Regardless, Gemini apps are going to happen, and I *welcome* them happening. But, as always, I'm really mindful of us not blindly following in the footsteps of the web. I worry that already people are racing to implement exactly the kind of apps the web has in exactly the same way, and recognising exactly the same kind of problems, and wondering whether or not we need to use exactly the same solutions.
We can, and should, dare to be different!
After giving it some thought, I've come up with a vision of how Gemini applications could work which leverages the core strengths and unique properties of the protocol and which I think/hope can sidestep not only the CSRF risk but also the complicated management of multiple client certificates from within a single client and the corresponding risk of accidentally using the same certificate across multiple sites. I outline this vision in the rest of the post.
Personally, I think the most compelling usage case for applications in Gemini is for stuff you host yourself (or which is hosted for you by a pubnix or other friendly and helpful group) for your own use, i.e. not for quick and easy interaction with random strangers, which is frankly a bit of web culture that I have extremely little interest in widely replicating in Geminispace. Think about TODO list apps, or scheduling apps, or a microblogging app like the one I sketched recently (which does include a public-facing component, so I'm not necessarily talking strictly about "hermit apps" here):
Microblogging via Gemini: a sketch
These "by me, for me" apps can have their access secured by pre-authorising a client certificate via its fingerprint, which easily locks access down to only you, so there is no worry about spam, which is perhaps the biggest problem which comes from opening stuff up to the public.
We still have the CSRF problem, though, even in this otherwise secure context. It's possible that some random jerk will put a link on a Gemini page they control which points to, say:
gemini://localhost/popular-application/delete-everything?confirm=yes
with a link text of "Cute cat pictures!" in the hopes that you'll follow it and your day will be ruined because your client was, either at that point in time or always, configured to use a particular certificate for requests to localhost without prompting you, in order to make your secure local apps more convenient to use.

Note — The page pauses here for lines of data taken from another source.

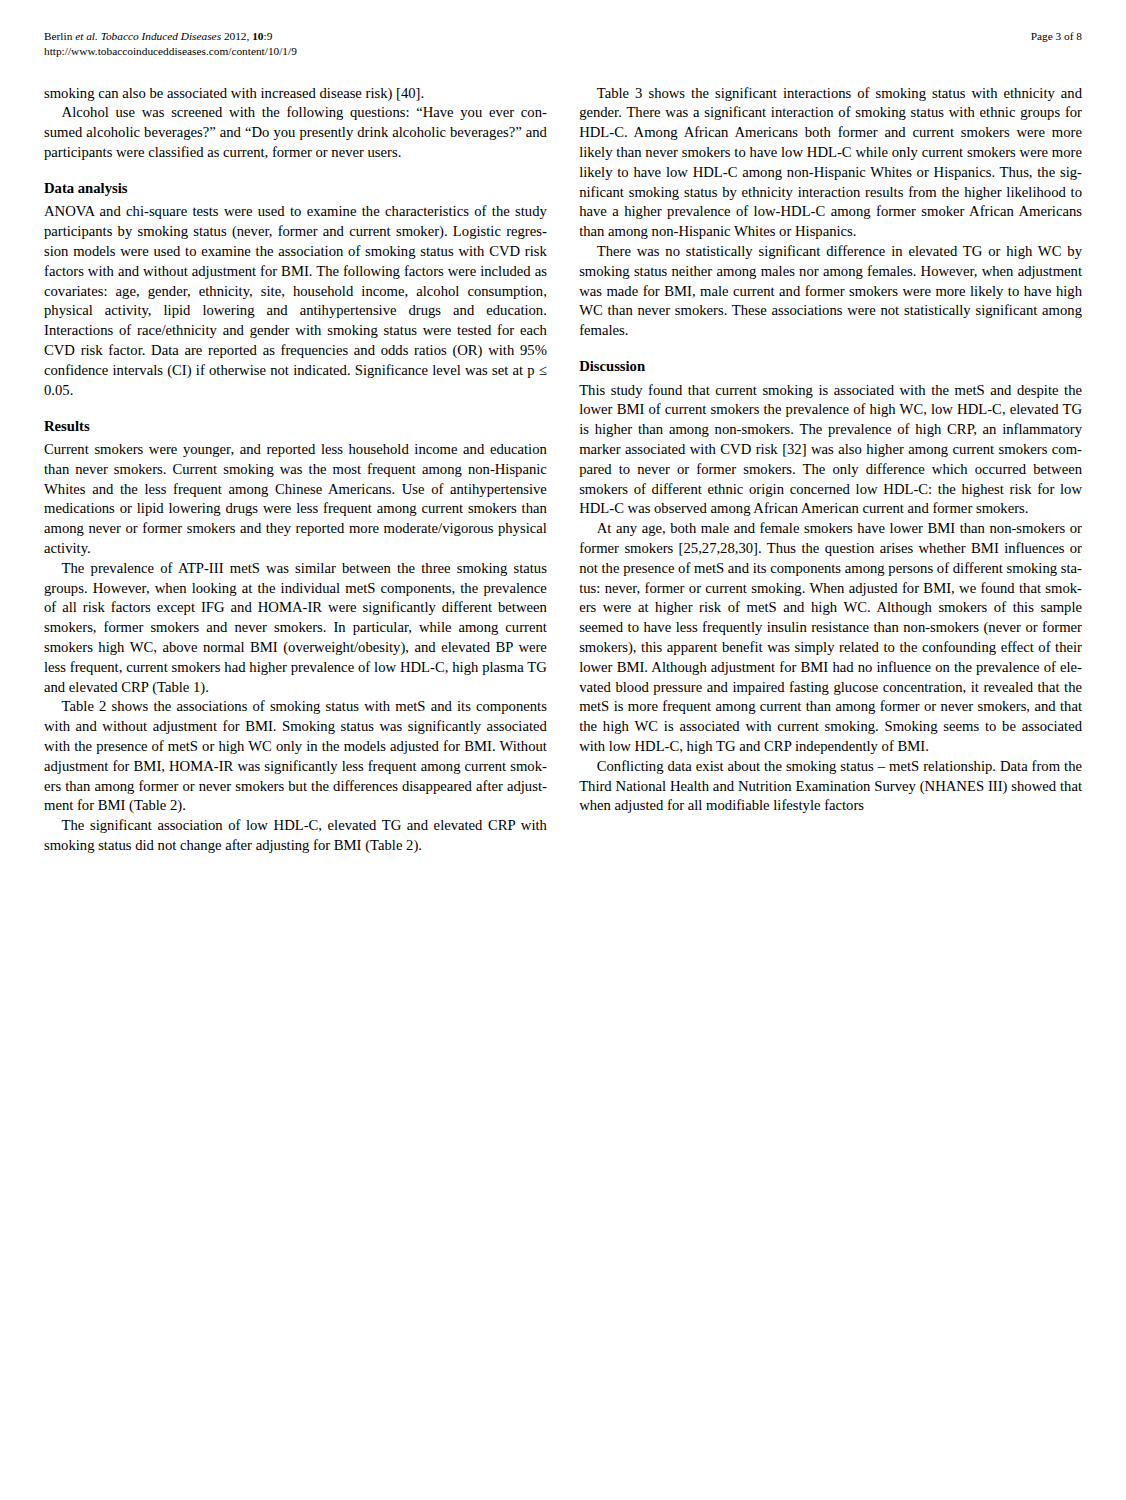Berlin et al. Tobacco Induced Diseases 2012, 10:9
http://www.tobaccoinduceddiseases.com/content/10/1/9
Page 3 of 8
smoking can also be associated with increased disease risk) [40].
Alcohol use was screened with the following questions: “Have you ever consumed alcoholic beverages?” and “Do you presently drink alcoholic beverages?” and participants were classified as current, former or never users.
Data analysis
ANOVA and chi-square tests were used to examine the characteristics of the study participants by smoking status (never, former and current smoker). Logistic regression models were used to examine the association of smoking status with CVD risk factors with and without adjustment for BMI. The following factors were included as covariates: age, gender, ethnicity, site, household income, alcohol consumption, physical activity, lipid lowering and antihypertensive drugs and education. Interactions of race/ethnicity and gender with smoking status were tested for each CVD risk factor. Data are reported as frequencies and odds ratios (OR) with 95% confidence intervals (CI) if otherwise not indicated. Significance level was set at p ≤ 0.05.
Results
Current smokers were younger, and reported less household income and education than never smokers. Current smoking was the most frequent among non-Hispanic Whites and the less frequent among Chinese Americans. Use of antihypertensive medications or lipid lowering drugs were less frequent among current smokers than among never or former smokers and they reported more moderate/vigorous physical activity.
The prevalence of ATP-III metS was similar between the three smoking status groups. However, when looking at the individual metS components, the prevalence of all risk factors except IFG and HOMA-IR were significantly different between smokers, former smokers and never smokers. In particular, while among current smokers high WC, above normal BMI (overweight/obesity), and elevated BP were less frequent, current smokers had higher prevalence of low HDL-C, high plasma TG and elevated CRP (Table 1).
Table 2 shows the associations of smoking status with metS and its components with and without adjustment for BMI. Smoking status was significantly associated with the presence of metS or high WC only in the models adjusted for BMI. Without adjustment for BMI, HOMA-IR was significantly less frequent among current smokers than among former or never smokers but the differences disappeared after adjustment for BMI (Table 2).
The significant association of low HDL-C, elevated TG and elevated CRP with smoking status did not change after adjusting for BMI (Table 2).
Table 3 shows the significant interactions of smoking status with ethnicity and gender. There was a significant interaction of smoking status with ethnic groups for HDL-C. Among African Americans both former and current smokers were more likely than never smokers to have low HDL-C while only current smokers were more likely to have low HDL-C among non-Hispanic Whites or Hispanics. Thus, the significant smoking status by ethnicity interaction results from the higher likelihood to have a higher prevalence of low-HDL-C among former smoker African Americans than among non-Hispanic Whites or Hispanics.
There was no statistically significant difference in elevated TG or high WC by smoking status neither among males nor among females. However, when adjustment was made for BMI, male current and former smokers were more likely to have high WC than never smokers. These associations were not statistically significant among females.
Discussion
This study found that current smoking is associated with the metS and despite the lower BMI of current smokers the prevalence of high WC, low HDL-C, elevated TG is higher than among non-smokers. The prevalence of high CRP, an inflammatory marker associated with CVD risk [32] was also higher among current smokers compared to never or former smokers. The only difference which occurred between smokers of different ethnic origin concerned low HDL-C: the highest risk for low HDL-C was observed among African American current and former smokers.
At any age, both male and female smokers have lower BMI than non-smokers or former smokers [25,27,28,30]. Thus the question arises whether BMI influences or not the presence of metS and its components among persons of different smoking status: never, former or current smoking. When adjusted for BMI, we found that smokers were at higher risk of metS and high WC. Although smokers of this sample seemed to have less frequently insulin resistance than non-smokers (never or former smokers), this apparent benefit was simply related to the confounding effect of their lower BMI. Although adjustment for BMI had no influence on the prevalence of elevated blood pressure and impaired fasting glucose concentration, it revealed that the metS is more frequent among current than among former or never smokers, and that the high WC is associated with current smoking. Smoking seems to be associated with low HDL-C, high TG and CRP independently of BMI.
Conflicting data exist about the smoking status – metS relationship. Data from the Third National Health and Nutrition Examination Survey (NHANES III) showed that when adjusted for all modifiable lifestyle factors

We could solve this by having our apps inject random nonces into URLs, like the web, or we could solve it by only using clients which force us to go through a clunky confirmation procedure every single time a certificate is activated. But instead, why don't we just not develop clients and workflows where this is a risk? The threat of CSRF arises when you use a client which is (or automatically will be) authorised to do something consequential at site A to also consume content originating from site B. What if we just never, ever did that?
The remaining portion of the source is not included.